Sison denied that the Norwegian government was shouldering his medical expenses.

“He (Duterte) seems to be under the impression that I stay most of the time in Norway and get my medical treatment there. No, I stay most of the time in The Netherlands,” Sison said.

He said a Dutch charitable foundation had been paying for his medical treatment “to the extent of more than 98 percent in the last 10 years or so.”

He said the foundation, which he did not identify, stepped in because he was deprived of medical insurance due to lack of residency.

Sison said he remained a “political refugee,” a status recognized by the highest Dutch administrative court.

He admitted, however, that there were “few minor instances” that the Norwegian government helped him get diagnostic attention and medicines from a clinic and its pharmacy in Norway.

Sison said the Norwegian government shared payment for his hospitalization, diagnostic attention and treatment at Pope Pius XI Medical Center in Rome during the third round of formal talks after he caught bronchitis.

Sison, in a statement on Monday, denied Mr. Duterte’s claim that he had colon cancer.

But he admitted that early this year he was confined for a month in the rheumatology department of Utrecht University Medical Center in The Netherlands.

He said he was released on March 20 with a clean bill of health.
Sison said Mr.
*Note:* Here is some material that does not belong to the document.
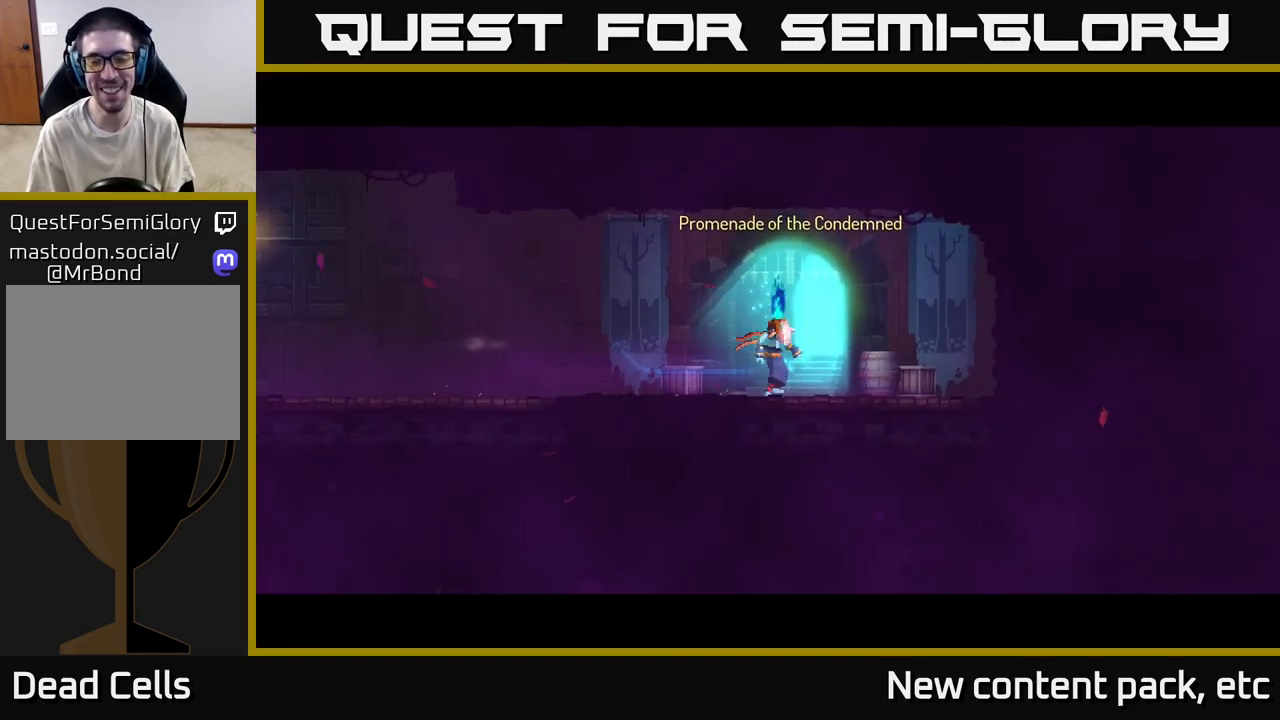
{"buttons": [], "left_stick": "center", "right_stick": "center", "events": []}
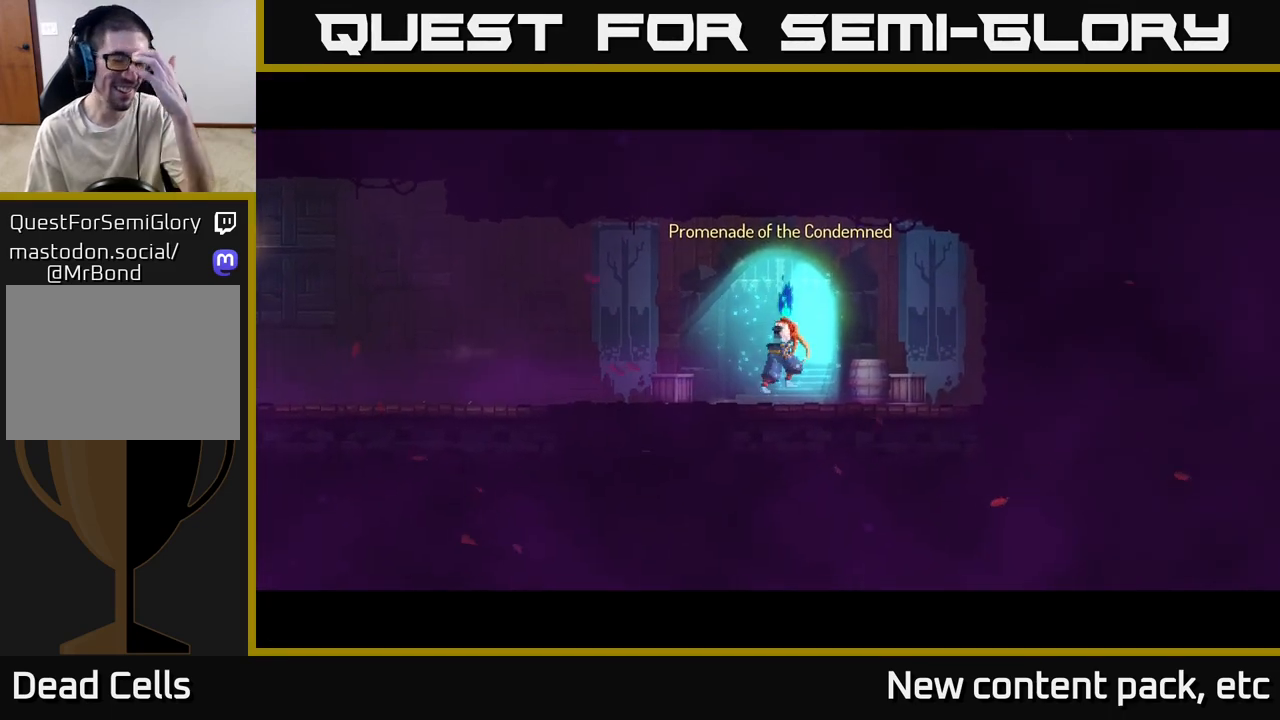
{"buttons": [], "left_stick": "center", "right_stick": "center", "events": []}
Duterte’s statements against him lacked factual basis and challenged the President to disclose his true health condition.

Malacañang on Wednesday said there was no need to release Mr. Duterte’s medical records.

“As far as I can see, there’s really no need to do that,” presidential spokesperson Ernesto Abella said.

“We can see that he is pretty much in control of his physic. . . physiology. He seems to be in the best of health,” he added.